Page layout parsing data
·····
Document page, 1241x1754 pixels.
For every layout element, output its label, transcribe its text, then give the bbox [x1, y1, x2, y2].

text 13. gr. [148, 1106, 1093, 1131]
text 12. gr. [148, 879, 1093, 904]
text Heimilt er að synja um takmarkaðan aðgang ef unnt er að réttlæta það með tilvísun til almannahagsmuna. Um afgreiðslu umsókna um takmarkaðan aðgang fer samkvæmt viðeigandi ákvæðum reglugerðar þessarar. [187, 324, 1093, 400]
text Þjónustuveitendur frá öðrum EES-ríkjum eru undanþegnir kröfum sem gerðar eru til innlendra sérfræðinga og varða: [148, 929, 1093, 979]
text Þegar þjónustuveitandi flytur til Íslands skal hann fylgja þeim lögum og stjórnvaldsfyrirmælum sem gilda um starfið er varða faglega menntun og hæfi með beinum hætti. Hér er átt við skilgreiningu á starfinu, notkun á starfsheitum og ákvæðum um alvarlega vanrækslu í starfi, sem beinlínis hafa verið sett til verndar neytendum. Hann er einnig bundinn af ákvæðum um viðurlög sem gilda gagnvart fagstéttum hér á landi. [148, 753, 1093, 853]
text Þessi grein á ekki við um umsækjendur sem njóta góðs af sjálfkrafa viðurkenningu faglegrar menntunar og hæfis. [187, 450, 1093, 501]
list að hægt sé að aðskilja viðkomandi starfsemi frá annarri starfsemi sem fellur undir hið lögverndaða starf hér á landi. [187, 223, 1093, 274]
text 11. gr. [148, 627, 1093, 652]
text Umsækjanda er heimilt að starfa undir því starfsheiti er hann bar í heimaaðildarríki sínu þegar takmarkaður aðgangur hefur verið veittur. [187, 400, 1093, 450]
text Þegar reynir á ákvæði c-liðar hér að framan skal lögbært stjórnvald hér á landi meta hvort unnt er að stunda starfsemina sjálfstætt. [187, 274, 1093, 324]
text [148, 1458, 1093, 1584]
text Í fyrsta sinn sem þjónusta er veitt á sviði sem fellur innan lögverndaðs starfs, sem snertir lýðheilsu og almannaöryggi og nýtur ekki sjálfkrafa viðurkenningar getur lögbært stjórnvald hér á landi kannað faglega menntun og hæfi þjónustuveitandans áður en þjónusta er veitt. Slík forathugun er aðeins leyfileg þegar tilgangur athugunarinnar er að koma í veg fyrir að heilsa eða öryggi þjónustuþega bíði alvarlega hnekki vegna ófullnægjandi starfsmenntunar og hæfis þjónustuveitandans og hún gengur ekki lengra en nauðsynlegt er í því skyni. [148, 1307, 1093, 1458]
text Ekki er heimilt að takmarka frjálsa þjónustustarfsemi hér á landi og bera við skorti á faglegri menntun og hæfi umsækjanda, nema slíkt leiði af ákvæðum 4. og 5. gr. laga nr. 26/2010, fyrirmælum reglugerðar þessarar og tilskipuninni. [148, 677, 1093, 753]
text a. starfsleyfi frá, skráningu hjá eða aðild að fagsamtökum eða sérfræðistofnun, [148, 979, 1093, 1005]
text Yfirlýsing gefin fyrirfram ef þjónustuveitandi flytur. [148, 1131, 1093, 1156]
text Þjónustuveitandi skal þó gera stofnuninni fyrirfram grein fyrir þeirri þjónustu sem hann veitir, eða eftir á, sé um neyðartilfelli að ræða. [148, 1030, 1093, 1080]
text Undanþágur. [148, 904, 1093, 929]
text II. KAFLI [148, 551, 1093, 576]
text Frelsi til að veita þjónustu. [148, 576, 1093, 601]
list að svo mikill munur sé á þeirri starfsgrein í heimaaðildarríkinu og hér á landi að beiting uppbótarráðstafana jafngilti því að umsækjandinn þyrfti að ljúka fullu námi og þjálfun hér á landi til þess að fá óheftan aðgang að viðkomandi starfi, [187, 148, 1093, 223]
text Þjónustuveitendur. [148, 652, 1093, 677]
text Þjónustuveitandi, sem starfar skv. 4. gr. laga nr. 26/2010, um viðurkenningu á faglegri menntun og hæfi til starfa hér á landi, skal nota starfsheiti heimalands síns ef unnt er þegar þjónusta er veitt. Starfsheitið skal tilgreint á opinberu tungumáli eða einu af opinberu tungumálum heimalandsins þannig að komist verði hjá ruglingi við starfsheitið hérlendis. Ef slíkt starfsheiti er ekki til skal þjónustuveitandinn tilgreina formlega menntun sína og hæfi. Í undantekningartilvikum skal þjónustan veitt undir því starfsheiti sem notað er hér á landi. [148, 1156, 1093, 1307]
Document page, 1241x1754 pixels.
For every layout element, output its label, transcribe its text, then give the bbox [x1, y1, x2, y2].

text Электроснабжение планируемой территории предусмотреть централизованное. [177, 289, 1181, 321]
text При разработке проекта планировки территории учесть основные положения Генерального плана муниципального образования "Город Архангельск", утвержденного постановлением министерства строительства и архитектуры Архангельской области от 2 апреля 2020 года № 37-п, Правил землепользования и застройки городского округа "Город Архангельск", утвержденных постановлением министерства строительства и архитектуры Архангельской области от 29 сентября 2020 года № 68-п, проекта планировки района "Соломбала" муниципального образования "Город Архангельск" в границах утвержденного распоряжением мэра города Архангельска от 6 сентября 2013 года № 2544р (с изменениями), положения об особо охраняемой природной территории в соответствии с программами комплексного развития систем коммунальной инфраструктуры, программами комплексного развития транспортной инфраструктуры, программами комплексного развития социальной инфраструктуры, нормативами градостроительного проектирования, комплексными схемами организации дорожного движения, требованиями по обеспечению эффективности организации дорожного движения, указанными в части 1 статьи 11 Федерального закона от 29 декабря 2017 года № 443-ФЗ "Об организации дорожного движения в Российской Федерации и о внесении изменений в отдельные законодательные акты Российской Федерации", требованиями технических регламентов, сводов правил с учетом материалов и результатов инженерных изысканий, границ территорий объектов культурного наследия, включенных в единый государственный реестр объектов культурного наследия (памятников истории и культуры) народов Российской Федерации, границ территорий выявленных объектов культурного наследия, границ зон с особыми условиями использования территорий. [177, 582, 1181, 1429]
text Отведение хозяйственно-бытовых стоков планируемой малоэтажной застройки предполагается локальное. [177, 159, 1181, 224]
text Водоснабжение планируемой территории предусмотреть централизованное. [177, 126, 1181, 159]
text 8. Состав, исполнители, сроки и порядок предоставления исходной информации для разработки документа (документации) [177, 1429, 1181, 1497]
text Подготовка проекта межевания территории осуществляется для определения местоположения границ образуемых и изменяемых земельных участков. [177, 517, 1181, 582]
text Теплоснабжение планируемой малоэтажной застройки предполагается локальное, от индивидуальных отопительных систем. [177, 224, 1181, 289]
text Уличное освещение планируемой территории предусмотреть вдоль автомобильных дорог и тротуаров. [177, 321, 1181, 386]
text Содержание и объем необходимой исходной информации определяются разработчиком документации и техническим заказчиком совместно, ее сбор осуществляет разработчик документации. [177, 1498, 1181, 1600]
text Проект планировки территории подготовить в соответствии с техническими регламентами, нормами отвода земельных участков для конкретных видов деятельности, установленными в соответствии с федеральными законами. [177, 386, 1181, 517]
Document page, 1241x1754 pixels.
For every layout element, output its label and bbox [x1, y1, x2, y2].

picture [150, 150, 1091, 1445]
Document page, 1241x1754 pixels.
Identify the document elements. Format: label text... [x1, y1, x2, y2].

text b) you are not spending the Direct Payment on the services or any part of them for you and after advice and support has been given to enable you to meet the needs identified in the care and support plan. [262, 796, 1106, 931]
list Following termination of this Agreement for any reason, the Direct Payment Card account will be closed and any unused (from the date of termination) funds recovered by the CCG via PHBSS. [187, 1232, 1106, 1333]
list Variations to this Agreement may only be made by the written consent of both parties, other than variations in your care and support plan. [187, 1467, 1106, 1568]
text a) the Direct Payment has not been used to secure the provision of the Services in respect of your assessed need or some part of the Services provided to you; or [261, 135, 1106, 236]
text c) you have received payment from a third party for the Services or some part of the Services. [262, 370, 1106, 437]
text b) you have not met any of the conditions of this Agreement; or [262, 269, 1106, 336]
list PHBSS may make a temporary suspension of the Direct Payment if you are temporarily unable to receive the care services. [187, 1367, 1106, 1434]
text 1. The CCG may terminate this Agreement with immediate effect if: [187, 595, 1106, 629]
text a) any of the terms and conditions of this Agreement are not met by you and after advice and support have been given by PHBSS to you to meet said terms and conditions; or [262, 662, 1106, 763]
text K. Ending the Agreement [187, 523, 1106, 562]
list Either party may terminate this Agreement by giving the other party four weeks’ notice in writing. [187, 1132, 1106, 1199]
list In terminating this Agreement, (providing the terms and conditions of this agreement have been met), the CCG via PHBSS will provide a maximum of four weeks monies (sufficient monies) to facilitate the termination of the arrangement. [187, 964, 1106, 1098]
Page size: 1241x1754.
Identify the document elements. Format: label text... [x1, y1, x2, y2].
·····
■ YOUR GOAL ■
What is needed is an exact copy of the line containing "Page size: 1241x1754." and each line after it, through the final line of the entries above.

■ RESPONSE ■
Page size: 1241x1754.
Identify the document elements. Format: label text... [x1, y1, x2, y2].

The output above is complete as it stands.